* begin Provided passage *

The road to an alternative disciplinary school in the state of Pennsylvania isn't a straight and narrow path. Depending on area or district, some schools have differing ways of judging if the student must attend a disciplinary program and how this happens. For example, the School District of Philadelphia has Alternative Educational Regional Centers to help families decide on the proper placement to meet the child's needs. According to the Pennsylvania Public School Code students subject to any disciplinary actions -- including those requiring an alternative school -- are entitled to due process. This may include a school board hearing or other formal evaluation. Additionally, schools must determine if the troubled child qualifies as a special education student when determining disciplinary alternative education possibilities.
PA Education Law for Disruptive Youth
The Pennsylvania Department of Education maintains guidelines, through the laws in the PA Code, for the "Alternative Education for Disruptive Youth." These laws govern programs that provide alternative disciplinary education to ensure that they offer an adequate level of both academic and behavioral support and services to the children that they serve. The "Alternative Education for Disruptive Youth" laws states that alternative education programs within Pennsylvania school districts may operate during normal school hours, or outside those hours including Saturdays. Other laws included in this part of the PA Code govern the school's curriculum and behavioral or special education services for students in need such as counseling.
Some school districts in Pennsylvania maintain their own alternative educational programs for troubled kids, while others rely on outside sources including private and government-funded programs. If a school doesn't offer its own specific disciplinary program of education, troubled students may find a school through a state or county educational entity such as an intermediate unit. There are 29 intermediate units in the state, each collaborating with localized districts to provide specialized support and programs. For example, Pennsylvania's Intermediate Unit 1 maintains alternative schools for discipline cases in Greene, Fayette and Washington counties. There are also more than a dozen private boarding schools in Pennsylvania, including Valley Forge Military Academy and the Phelps School, which offer structured learning environments for troubled kids.

* end Provided passage *
* begin Recorded information *

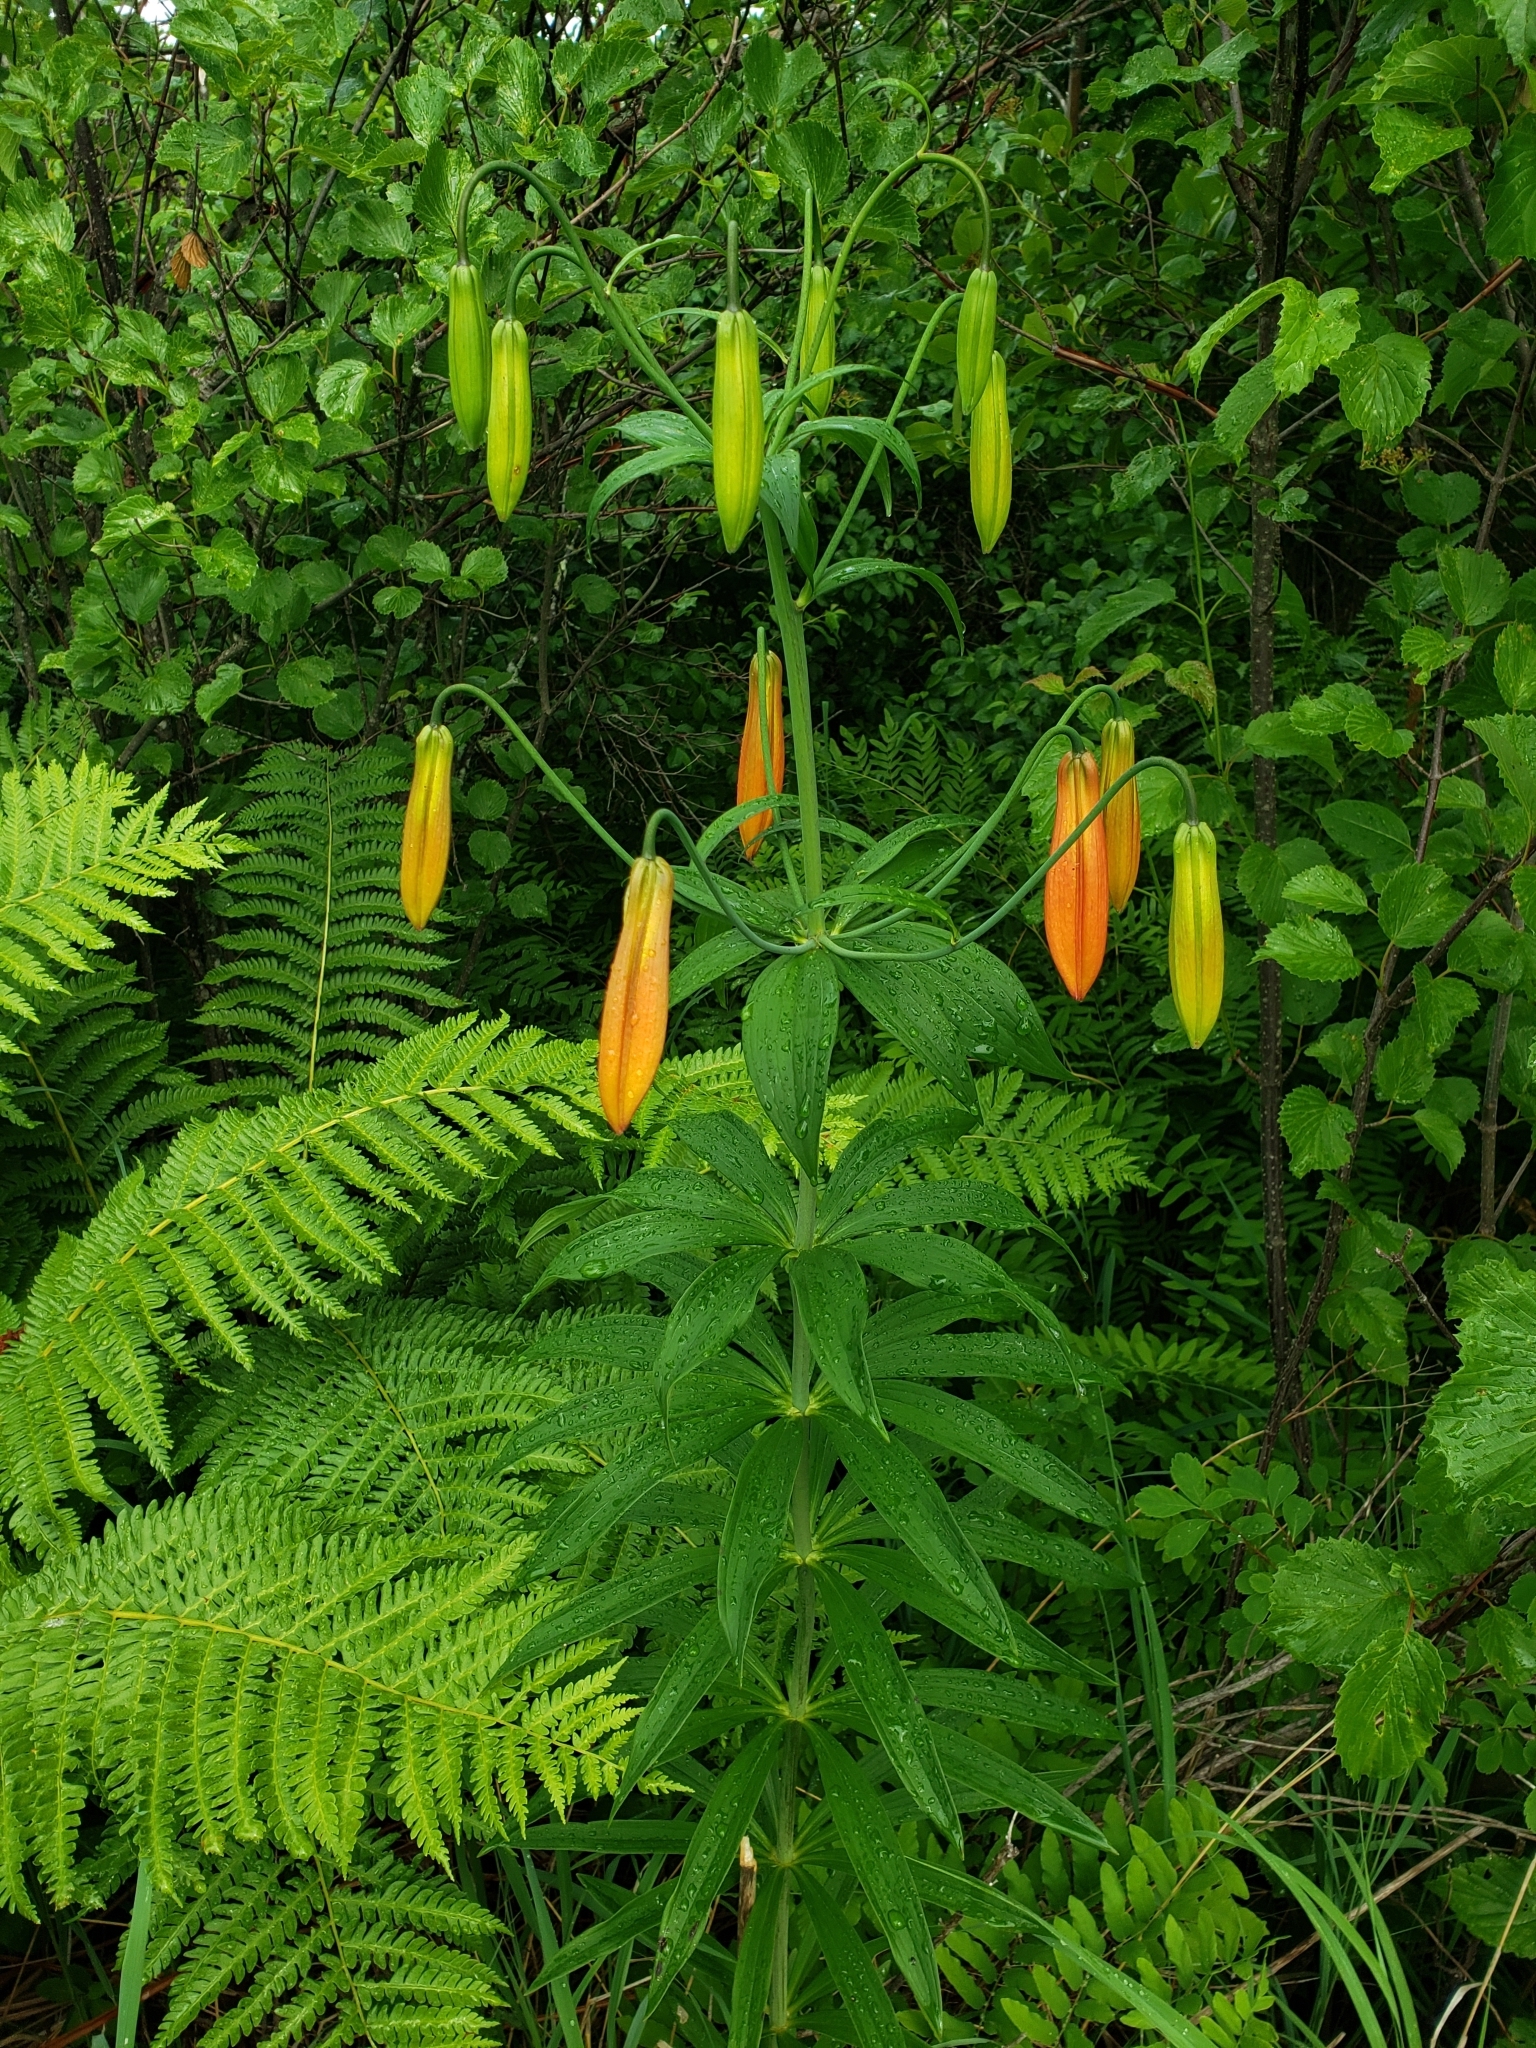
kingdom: Plantae
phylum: Tracheophyta
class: Liliopsida
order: Liliales
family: Liliaceae
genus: Lilium
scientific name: Lilium canadense
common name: Canada lily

* end Recorded information *

◆ Directions for this task: According to the passage on Pennsylvania alternative schools, in which counties does Intermediate Unit 1 run alternative schools for discipline cases? The rows have nothing to do with what comes next.

◆ Answer for this exercise: Greene, Fayette and Washington counties.